▸ DIRECTIVE
Reproduce every line of the listing below verbatim, keeping each one in its original order.

[Opening RECORDS FOR THE TASK section]

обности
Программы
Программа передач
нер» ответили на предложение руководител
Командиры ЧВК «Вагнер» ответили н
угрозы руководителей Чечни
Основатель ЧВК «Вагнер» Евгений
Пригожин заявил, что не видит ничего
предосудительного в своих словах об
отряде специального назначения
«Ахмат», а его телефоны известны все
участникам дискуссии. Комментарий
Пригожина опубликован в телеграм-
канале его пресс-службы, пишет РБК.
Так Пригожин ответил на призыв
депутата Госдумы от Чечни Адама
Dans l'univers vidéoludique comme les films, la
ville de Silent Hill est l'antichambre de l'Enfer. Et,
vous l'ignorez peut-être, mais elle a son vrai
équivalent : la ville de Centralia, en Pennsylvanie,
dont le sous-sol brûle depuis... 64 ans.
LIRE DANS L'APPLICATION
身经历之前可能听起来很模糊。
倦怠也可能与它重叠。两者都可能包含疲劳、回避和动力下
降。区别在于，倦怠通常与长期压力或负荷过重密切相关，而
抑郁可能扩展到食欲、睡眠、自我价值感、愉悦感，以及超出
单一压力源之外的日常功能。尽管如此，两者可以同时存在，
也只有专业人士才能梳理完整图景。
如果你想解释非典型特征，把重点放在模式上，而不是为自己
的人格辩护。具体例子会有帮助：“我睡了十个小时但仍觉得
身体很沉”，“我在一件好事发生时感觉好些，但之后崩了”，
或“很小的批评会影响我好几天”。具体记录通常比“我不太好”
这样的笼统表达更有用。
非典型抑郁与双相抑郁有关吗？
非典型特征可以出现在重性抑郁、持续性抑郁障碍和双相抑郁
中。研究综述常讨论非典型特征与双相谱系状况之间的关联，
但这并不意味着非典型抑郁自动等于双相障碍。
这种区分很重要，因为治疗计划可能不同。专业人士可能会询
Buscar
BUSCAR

[Closing RECORDS FOR THE TASK section]

▸ RESPONSE BELOW
обности
Программы
Программа передач
нер» ответили на предложение руководител
Командиры ЧВК «Вагнер» ответили н
угрозы руководителей Чечни
Основатель ЧВК «Вагнер» Евгений
Пригожин заявил, что не видит ничего
предосудительного в своих словах об
отряде специального назначения
«Ахмат», а его телефоны известны все
участникам дискуссии. Комментарий
Пригожина опубликован в телеграм-
канале его пресс-службы, пишет РБК.
Так Пригожин ответил на призыв
депутата Госдумы от Чечни Адама
Dans l'univers vidéoludique comme les films, la
ville de Silent Hill est l'antichambre de l'Enfer. Et,
vous l'ignorez peut-être, mais elle a son vrai
équivalent : la ville de Centralia, en Pennsylvanie,
dont le sous-sol brûle depuis... 64 ans.
LIRE DANS L'APPLICATION
身经历之前可能听起来很模糊。
倦怠也可能与它重叠。两者都可能包含疲劳、回避和动力下
降。区别在于，倦怠通常与长期压力或负荷过重密切相关，而
抑郁可能扩展到食欲、睡眠、自我价值感、愉悦感，以及超出
单一压力源之外的日常功能。尽管如此，两者可以同时存在，
也只有专业人士才能梳理完整图景。
如果你想解释非典型特征，把重点放在模式上，而不是为自己
的人格辩护。具体例子会有帮助：“我睡了十个小时但仍觉得
身体很沉”，“我在一件好事发生时感觉好些，但之后崩了”，
或“很小的批评会影响我好几天”。具体记录通常比“我不太好”
这样的笼统表达更有用。
非典型抑郁与双相抑郁有关吗？
非典型特征可以出现在重性抑郁、持续性抑郁障碍和双相抑郁
中。研究综述常讨论非典型特征与双相谱系状况之间的关联，
但这并不意味着非典型抑郁自动等于双相障碍。
这种区分很重要，因为治疗计划可能不同。专业人士可能会询
Buscar
BUSCAR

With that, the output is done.